# Extract provided
[Begin]

The next big change the Bill brings about is in connection with roads. I am well aware the opinion is prevalent in the country that it would be a good thing to have our main roads established on a national basis. Experience in other countries goes to show that roads maintained on a national basis are not administered as economically as roads maintained by local authorities. In France they have a Ponts et Chauseés Department for maintaining their roads. The cost of the upkeep of those main roads is exceedingly high; probably they would not go in for such costly maintenance were it not for the fact that strategic reasons make it necessary for them to keep their roads at a very high standard. The conditions with regard to roads are continually changing. Roads have always performed very useful functions in the civilisation of every State. The Roman Empire probably owed its extension more to its roads than to any other factor. Here in Ireland, in the ancient days, the Brehon code dealt very fully with measures for the upkeep and maintenance of roads and for the charges that should be made on different people for keeping the roads in repair.

Roads continued to be an increasingly important factor as civilisation advanced in this country up to the time of the invention of the railways. Roads were always regarded from a national standpoint. After the invention of the railways, the roads, for the time being, had to go into the background and, accordingly, they more or less assumed a parochial aspect. In recent years roads have been looked at more and more from the parochial point of view. The tendency has been to allow the standard of maintenance of national roads to fall very low, and the tendency of rural district councils, who were responsible for the initiation of policy with regard to roads, has been to concentrate attention on the construction of new, unimportant little by-roads.

The advent of the motor car has again changed the whole position with regard to transport. The railway is no longer the great national medium of communication. The roads are again becoming the most important medium of communication in every civilised country. The question of roadways in the United States has been adverted to here. In the United States, railroads have been brought to a higher state of perfection than in any other country in the world. The whole energy of that great country was in later years concentrated on the building up of the railways. Experience goes to show that it is no longer a paying proposition to run railways for a shorter distance than 100 miles. In a country like Ireland, where the distances are very short, it is very likely that railroads will cease to be of the great importance that they were in the past.

In America, for some considerable time, roads have been looked upon from the national point of view. They have built there thousands and thousands of miles of ferro-concrete roads, which have been found to be the only type of roads satisfactorily to bear modern traffic. If I were in a position to deal with the question in vacuo, and if I had nothing in mind but purely local government considerations, I would be in favour of building a fan-work as it were, of concrete roads from Dublin to all the main cities on the northern, western and southern seaboards. But that would cost a very great sum of money, and because of our present financial condition we would not be in a position to do it. If it were insisted that the State should bear the cost of national trunk or main roads of a type that would suit modern traffic, it would probably mean an increase in Income Tax of another 6d. in the £, and I do not think any member of the Seanad or Dáil would look forward to such a prospect with any great enthusiasm.

[End]

[Element position data]

[Begin]

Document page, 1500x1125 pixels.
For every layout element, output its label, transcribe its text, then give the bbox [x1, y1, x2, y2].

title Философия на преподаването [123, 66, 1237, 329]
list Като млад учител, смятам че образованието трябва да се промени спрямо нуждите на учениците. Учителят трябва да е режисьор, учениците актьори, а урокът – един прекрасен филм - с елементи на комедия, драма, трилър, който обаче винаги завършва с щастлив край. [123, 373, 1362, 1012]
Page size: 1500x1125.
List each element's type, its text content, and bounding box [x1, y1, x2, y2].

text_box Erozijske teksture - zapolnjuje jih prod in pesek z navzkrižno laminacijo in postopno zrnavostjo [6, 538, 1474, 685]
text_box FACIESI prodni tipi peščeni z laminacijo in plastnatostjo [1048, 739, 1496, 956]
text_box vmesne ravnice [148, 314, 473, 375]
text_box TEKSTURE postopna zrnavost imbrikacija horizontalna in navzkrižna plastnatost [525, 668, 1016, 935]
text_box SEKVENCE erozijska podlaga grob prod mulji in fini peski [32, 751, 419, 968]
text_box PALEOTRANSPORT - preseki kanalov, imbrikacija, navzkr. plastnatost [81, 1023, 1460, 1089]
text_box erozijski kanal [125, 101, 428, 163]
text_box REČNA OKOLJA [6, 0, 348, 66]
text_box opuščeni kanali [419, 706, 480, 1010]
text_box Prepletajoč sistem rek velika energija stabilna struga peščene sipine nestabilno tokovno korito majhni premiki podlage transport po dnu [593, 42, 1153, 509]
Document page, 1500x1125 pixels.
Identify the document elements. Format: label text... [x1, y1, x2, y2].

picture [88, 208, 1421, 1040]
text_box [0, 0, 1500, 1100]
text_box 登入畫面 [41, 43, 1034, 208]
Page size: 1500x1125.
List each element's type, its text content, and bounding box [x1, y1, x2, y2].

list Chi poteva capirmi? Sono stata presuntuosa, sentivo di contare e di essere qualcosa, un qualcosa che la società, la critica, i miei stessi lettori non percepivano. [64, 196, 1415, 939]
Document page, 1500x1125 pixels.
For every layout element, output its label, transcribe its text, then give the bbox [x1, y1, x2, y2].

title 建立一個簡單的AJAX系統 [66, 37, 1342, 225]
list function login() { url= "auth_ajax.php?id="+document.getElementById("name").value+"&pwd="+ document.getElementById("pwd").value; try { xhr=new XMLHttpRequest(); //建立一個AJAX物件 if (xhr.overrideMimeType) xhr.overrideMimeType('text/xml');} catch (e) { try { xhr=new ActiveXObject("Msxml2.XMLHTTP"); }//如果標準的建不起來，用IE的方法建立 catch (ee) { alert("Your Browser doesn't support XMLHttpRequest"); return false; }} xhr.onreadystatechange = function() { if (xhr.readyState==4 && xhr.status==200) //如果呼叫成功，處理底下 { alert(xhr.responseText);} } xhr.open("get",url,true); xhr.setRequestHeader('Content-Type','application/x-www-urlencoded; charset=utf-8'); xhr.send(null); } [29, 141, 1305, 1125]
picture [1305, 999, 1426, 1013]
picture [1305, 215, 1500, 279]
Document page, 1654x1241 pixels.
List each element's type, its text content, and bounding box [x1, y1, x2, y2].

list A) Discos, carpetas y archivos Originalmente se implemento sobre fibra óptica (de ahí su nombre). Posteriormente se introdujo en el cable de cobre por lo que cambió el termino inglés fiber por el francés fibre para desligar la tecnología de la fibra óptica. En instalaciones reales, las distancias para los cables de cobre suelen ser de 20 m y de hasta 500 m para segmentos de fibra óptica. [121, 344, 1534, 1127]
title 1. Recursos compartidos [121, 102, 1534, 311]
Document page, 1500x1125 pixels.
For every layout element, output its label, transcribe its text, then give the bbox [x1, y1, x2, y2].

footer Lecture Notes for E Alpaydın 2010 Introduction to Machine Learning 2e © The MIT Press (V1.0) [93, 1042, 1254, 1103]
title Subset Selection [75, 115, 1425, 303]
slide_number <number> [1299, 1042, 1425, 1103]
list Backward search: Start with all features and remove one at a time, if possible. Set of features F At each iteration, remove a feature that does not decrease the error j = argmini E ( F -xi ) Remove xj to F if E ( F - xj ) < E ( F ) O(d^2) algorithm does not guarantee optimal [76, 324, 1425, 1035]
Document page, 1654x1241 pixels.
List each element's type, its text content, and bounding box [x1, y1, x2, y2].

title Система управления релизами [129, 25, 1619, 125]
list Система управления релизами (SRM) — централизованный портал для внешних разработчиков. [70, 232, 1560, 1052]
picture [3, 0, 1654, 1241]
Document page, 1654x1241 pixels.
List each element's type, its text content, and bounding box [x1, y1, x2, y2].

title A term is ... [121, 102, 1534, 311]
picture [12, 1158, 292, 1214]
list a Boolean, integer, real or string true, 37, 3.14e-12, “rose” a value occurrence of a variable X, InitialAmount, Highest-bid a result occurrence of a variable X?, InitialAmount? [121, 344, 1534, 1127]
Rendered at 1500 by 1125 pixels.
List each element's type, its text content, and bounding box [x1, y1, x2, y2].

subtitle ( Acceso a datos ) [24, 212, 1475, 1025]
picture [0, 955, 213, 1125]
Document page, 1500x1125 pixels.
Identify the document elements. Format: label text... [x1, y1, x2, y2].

[End]

# Written problem 1
According to the passage on roads, how much would Income Tax probably rise if the State bore the cost of national trunk roads built for modern traffic?
# Written problem 2
From the passage on roads, copy word for word the part that opens with the words containing "Roads continued to" and closes with "unimportant little by-roads.".

# Correct response 1
By another 6d. in the £.

# Correct response 2
Roads continued to be an increasingly important factor as civilisation advanced in this country up to the time of the invention of the railways. Roads were always regarded from a national standpoint. After the invention of the railways, the roads, for the time being, had to go into the background and, accordingly, they more or less assumed a parochial aspect. In recent years roads have been looked at more and more from the parochial point of view. The tendency has been to allow the standard of maintenance of national roads to fall very low, and the tendency of rural district councils, who were responsible for the initiation of policy with regard to roads, has been to concentrate attention on the construction of new, unimportant little by-roads.